WHAT NEEDS TO BE DONE ▸ Keep the images out and set the listing below down word for word.

DATA BELOW ▸
/---

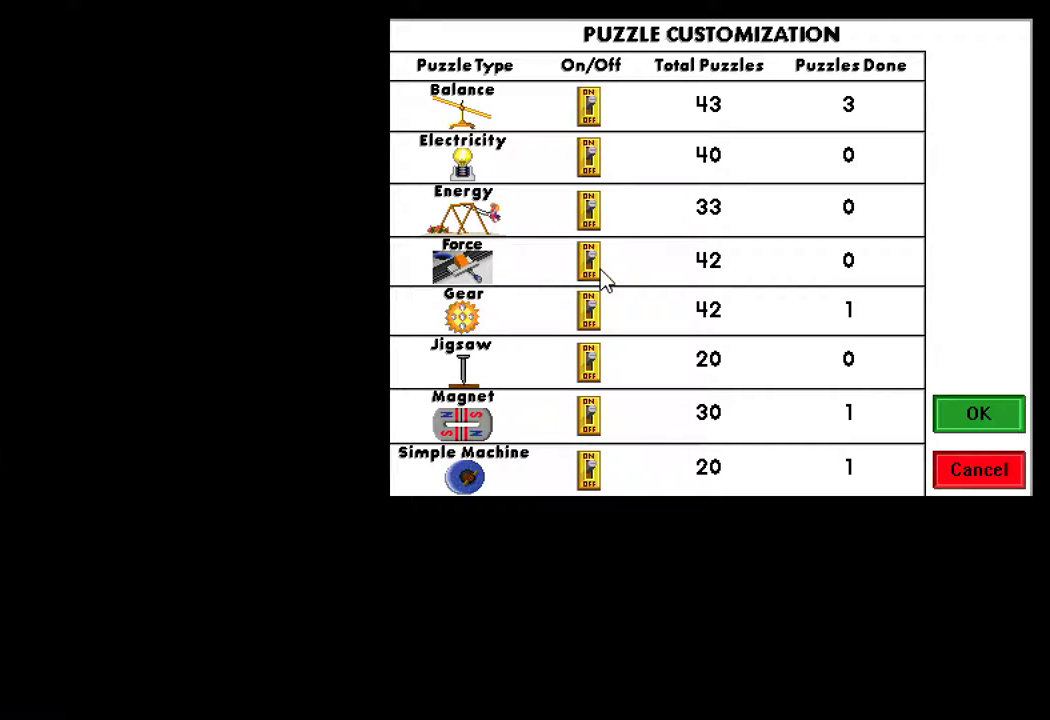
{"keys": [], "mouse": [], "mouse_move": "still", "events": []}
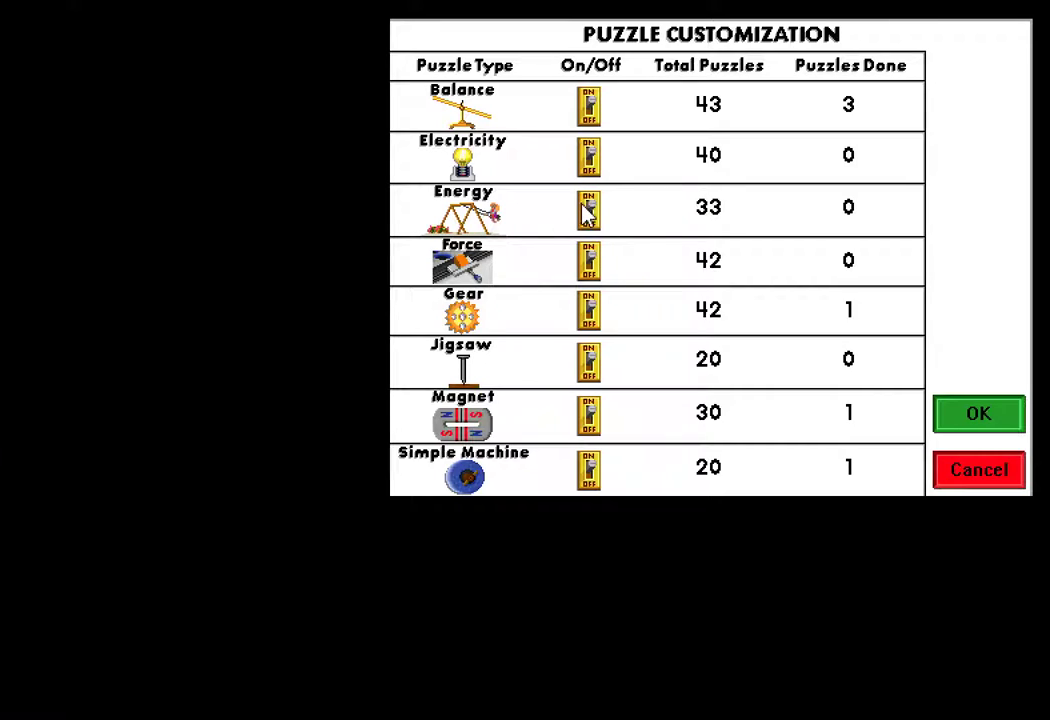
{"keys": [], "mouse": [], "mouse_move": "down", "events": [[250, "mouse_left", "down"], [300, "mouse_left", "up"]]}
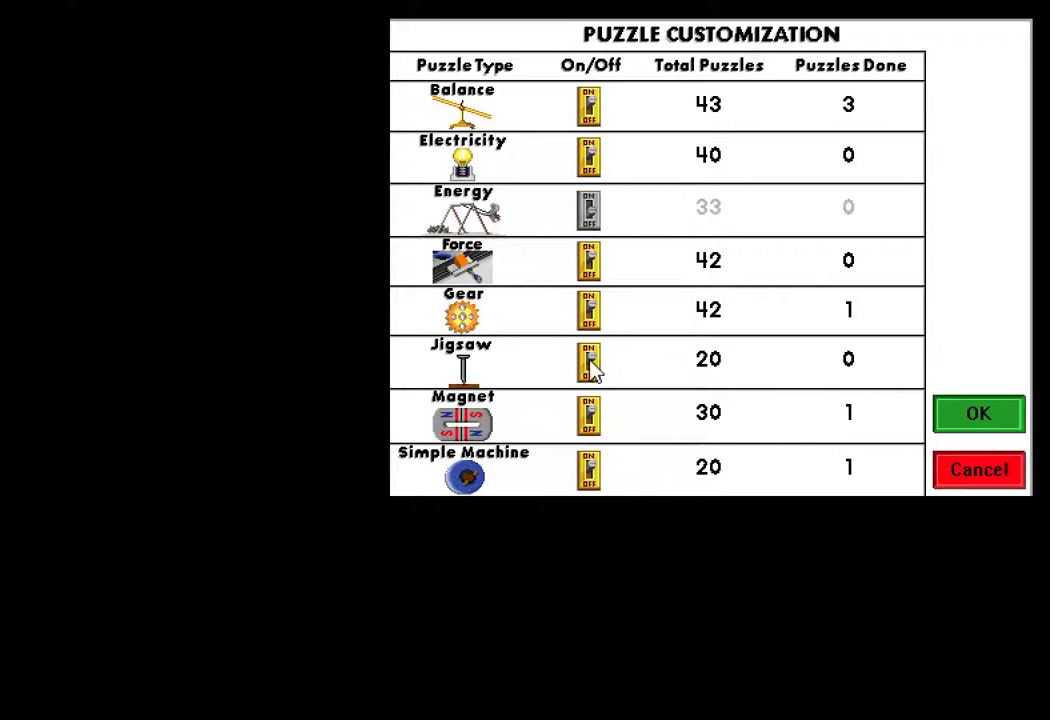
{"keys": [], "mouse": [], "mouse_move": "down", "events": [[450, "mouse_left", "down"], [500, "mouse_left", "up"]]}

\---

ANSWER FOR THIS EXERCISE ▸
{"keys": [], "mouse": [], "mouse_move": "still", "events": []}
{"keys": [], "mouse": [], "mouse_move": "down", "events": [[250, "mouse_left", "down"], [300, "mouse_left", "up"]]}
{"keys": [], "mouse": [], "mouse_move": "down", "events": [[450, "mouse_left", "down"], [500, "mouse_left", "up"]]}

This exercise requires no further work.